Il Diavolo fa l’impresa al “Del Conero”, replica nel risultato l’exploit di una stagione fa e riapre il suo campionato, agguantando l’Ancona al secondo posto (battuta con un complessivo 5-0 tra andata e ritorno) e restando a -2 dalla capolista Ostiamare, in un campionato sempre più appassionante e combattuto.
In avvio l’unica variazione operata da mister Pomante è l’innesto di Carpani al posto di Sereni, mentre l’Ancona conferma il tradizionale 4-2-3-1, con mister Maurizi in Tribuna causa squalifica.

_ESTRATTI DI DATI:_
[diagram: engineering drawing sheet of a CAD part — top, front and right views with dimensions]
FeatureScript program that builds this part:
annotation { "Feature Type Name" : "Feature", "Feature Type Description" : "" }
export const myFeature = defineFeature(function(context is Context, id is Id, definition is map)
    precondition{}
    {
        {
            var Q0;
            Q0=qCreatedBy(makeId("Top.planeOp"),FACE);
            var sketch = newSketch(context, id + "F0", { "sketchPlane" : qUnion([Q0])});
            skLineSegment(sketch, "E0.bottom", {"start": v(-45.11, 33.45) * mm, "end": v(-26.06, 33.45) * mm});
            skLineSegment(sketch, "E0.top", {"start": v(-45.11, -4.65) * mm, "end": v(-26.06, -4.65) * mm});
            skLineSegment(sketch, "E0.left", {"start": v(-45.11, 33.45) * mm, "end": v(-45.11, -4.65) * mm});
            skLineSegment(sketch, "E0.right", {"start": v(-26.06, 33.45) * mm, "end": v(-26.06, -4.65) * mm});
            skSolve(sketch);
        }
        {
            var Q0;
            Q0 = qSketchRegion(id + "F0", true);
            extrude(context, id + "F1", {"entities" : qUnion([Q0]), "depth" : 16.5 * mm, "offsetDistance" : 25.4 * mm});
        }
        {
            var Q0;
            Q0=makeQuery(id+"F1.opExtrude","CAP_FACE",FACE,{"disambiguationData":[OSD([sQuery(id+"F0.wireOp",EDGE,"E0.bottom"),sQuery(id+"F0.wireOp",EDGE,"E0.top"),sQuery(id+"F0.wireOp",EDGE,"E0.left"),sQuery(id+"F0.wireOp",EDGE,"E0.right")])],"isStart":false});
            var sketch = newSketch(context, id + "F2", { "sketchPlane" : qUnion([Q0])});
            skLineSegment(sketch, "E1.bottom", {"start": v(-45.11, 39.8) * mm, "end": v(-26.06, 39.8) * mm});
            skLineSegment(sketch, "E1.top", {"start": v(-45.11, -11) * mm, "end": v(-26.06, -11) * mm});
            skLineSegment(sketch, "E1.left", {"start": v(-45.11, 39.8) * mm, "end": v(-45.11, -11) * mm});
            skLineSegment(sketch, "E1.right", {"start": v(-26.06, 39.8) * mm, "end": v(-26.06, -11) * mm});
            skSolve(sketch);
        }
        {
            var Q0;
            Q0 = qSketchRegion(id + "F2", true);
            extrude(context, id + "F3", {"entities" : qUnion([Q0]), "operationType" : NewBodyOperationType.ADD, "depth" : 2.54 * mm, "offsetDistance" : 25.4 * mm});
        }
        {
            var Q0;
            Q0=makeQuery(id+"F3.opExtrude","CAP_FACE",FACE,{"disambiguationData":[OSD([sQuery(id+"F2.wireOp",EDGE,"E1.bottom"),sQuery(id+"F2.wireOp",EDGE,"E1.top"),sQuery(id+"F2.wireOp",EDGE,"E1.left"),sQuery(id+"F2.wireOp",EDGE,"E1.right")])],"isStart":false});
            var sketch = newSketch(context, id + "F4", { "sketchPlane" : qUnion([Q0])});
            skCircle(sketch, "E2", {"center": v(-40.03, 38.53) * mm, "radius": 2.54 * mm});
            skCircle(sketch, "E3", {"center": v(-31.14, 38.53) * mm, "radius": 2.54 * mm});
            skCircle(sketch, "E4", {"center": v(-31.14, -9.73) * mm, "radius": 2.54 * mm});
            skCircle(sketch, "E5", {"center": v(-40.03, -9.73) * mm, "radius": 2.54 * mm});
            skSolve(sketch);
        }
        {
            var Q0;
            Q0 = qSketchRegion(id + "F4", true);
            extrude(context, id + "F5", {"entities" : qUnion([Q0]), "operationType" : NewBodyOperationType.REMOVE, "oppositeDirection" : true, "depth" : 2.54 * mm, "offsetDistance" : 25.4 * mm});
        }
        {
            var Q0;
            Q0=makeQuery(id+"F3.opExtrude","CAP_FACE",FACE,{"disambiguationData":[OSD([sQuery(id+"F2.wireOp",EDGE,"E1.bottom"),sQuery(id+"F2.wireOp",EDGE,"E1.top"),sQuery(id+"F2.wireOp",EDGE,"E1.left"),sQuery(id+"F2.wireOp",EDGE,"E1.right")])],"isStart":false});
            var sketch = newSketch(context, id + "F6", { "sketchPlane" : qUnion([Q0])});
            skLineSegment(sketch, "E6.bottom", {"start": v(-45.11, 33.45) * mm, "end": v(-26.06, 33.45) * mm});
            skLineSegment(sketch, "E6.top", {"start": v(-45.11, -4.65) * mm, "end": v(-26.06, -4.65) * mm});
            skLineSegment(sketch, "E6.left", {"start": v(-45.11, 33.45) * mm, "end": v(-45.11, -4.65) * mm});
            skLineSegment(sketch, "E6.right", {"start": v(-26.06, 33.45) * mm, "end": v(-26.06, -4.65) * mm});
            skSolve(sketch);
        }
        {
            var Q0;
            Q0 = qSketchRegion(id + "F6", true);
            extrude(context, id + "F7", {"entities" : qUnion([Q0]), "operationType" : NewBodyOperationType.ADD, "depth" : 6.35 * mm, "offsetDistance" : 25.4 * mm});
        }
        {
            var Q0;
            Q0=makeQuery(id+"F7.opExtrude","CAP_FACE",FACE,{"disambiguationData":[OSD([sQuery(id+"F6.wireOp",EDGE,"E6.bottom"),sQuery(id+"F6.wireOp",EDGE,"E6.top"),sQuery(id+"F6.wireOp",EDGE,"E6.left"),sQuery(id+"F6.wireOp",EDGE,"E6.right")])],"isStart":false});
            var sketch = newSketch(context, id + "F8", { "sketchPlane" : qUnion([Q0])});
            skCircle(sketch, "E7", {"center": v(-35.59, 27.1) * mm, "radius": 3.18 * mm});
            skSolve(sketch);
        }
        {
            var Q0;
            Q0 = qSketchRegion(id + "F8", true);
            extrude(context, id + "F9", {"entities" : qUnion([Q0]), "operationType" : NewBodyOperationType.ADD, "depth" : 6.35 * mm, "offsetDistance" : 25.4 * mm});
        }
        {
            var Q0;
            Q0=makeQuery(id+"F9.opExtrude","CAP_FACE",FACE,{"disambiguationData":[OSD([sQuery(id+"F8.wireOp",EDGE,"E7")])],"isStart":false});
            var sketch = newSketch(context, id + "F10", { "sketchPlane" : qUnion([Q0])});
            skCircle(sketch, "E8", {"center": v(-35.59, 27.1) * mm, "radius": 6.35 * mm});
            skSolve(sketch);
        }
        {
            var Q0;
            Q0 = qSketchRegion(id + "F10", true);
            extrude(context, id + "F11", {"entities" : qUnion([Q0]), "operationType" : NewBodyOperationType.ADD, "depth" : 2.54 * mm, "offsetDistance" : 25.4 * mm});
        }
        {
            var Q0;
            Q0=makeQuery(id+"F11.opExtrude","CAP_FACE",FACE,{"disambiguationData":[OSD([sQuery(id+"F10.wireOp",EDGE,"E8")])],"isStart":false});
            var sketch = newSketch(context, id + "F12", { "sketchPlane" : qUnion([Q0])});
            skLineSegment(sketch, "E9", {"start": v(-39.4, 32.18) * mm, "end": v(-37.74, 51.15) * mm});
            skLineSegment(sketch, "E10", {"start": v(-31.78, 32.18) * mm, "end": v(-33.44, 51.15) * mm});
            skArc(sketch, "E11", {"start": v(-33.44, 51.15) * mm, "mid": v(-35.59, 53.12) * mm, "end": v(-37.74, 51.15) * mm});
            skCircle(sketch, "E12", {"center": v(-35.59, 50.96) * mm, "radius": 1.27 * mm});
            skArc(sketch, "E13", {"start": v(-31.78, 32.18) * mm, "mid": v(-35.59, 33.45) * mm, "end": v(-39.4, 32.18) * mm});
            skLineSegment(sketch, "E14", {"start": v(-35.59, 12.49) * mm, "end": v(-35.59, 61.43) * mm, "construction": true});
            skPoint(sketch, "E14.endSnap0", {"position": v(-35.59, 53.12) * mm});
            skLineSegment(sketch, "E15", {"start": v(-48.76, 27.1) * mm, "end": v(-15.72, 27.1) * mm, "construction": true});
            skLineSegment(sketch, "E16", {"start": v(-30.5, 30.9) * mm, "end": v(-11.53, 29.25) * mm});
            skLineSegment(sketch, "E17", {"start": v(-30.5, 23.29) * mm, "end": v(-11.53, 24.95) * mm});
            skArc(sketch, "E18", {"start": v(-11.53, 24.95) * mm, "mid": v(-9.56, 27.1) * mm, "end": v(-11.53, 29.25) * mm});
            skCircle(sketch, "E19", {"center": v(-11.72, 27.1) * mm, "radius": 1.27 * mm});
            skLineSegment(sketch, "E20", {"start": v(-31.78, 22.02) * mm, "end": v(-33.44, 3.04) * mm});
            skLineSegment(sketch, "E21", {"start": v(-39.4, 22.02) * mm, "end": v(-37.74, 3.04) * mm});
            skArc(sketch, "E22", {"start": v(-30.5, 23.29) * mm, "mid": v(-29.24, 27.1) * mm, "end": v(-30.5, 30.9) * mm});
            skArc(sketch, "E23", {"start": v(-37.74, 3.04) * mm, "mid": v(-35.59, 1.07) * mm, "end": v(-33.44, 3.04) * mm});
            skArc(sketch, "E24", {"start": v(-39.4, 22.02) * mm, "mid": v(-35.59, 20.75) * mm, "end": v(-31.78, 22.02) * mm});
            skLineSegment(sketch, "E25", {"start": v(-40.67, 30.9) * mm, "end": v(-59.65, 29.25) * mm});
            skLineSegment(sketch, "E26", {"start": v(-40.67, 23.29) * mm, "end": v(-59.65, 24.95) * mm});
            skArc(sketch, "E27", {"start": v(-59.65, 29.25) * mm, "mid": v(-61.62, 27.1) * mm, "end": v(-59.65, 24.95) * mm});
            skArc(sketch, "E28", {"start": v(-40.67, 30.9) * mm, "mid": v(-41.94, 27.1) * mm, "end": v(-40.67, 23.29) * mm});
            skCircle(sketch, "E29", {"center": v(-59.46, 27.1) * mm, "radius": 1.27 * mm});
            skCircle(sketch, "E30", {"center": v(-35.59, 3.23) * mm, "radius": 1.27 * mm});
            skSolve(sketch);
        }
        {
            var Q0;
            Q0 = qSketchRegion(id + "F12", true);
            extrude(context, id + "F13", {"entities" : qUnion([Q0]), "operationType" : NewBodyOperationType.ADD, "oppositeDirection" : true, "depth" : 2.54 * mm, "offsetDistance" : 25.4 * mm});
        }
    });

_ESERCIZI DA SVOLGERE:_
1. Secondo la cronaca della partita, quale giocatore entra al posto di Sereni?
2. Riproduci il passo della cronaca della partita che si apre con le parole contenenti "In avvio l’unica" e si chiude con "Tribuna causa squalifica.".
3. Prosegui la cronaca della partita a partire dal punto in cui si interrompe.
Le voci riportate provengono da un'altra fonte.

_RISPOSTE PER ESERCIZIO:_
1. Carpani.

2.
In avvio l’unica variazione operata da mister Pomante è l’innesto di Carpani al posto di Sereni, mentre l’Ancona conferma il tradizionale 4-2-3-1, con mister Maurizi in Tribuna causa squalifica.

3.
I primi minuti sono di sofferenza, con un Gerbaudo on fire e con una serie di angoli che mettono in apprensione la difesa teramana, ma al nono il match prende un primo bivio: da un’azione di ripartenza tutta di prima, orchestrata sulla destra, è Salustri a mettere un cross con il contagiri per il colpo di testa dirompente di Njambe che gonfia la rete per la settima volta in stagione. La reazione dei padroni di casa è nervosa, con quattro cartellini sfoderati in tredici minuti (e l'espulsione del vice-allenatore Pesaresi che poi si scuserà in sala stampa) e l’occasione migliore nasce da un tiro del solito Gerbaudo deviato da Torregiani sui piedi di Kouko che spedisce alto da buona posizione.
In contropiede, però, il Diavolo tiene sempre in apprensione la difesa di casa e, a due minuti dall’intervallo, arriva il raddoppio: Njambe vede e premia l’inserimento centrale di Carpani che, dai venti metri, preferisce la conclusione all’assist per Pavone ed ha pienamente ragione, visto che infila l’angolino con un perfetto colpo da biliardo.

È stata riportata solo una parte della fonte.